Application development at CEZ Group is governed by strčit rules based on the principles of secure software development and operation. Regular testing of ICT/OT equipment reveals weaknesses and, in the event of deficiencies, eliminates them. Before making changes to live systems, they are always tested in a test environment first.

The implemented Security Awareness Program aims to develop a culture of safe behavior and information handling, increase employee expertise, and reduce risks associated with the human factor. The plan also includes specific training for different user groups, and is regularly updated and adapted to current threats. It is based primarily on the requirements of the Cybersecurity Act. All employees are trained every two years in order to increase their awareness and understanding of cybersecurity. In 2024, 16,000 employees were tested using mock phishing campaigns, and the testing is planned to be further expanded in the coming years. Professional training is prescribed for specific groups involved in ensuring information and cyber security requirements, such as administrators and persons in security roles.

Selected CEZ Group employees are members of ISACA or ISACA Czech Republic Chapter (CRC). This group is a part of an international organization that helps with managing, auditing, controlling, and securing information systems. Th elocal chapter has over 300 members from different parts of business and government administration.

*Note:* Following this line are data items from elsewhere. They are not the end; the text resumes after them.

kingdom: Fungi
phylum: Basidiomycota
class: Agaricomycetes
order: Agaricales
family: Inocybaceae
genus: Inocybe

Security in relationships with suppliers in the area of information and cybersecurity in CEZ Group is addressed in accordance with Act No. 181/2014 Coll., Section 3(c), (d), (f), and (g) and Decree on Cybersecurity, Section 8 – Obligations in Supplier Management. Strict rules are set and implemented in this area in CEZ Group companies, and compliance with these requirements is regularly monitored. Their violation is considered a serious issue, resulting in appropriate actions. When selecting suppliers, the decisions are based, among other things, on a risk assessment questionnaire. Security requirements to ensure information security and cybersecurity and related instructions for suppliers are included in the respective contract. Selected minimum disclosure requirements (specifically targets and indicators) are not disclosed as they have been assessed as non-public under the Company‘s internal rules.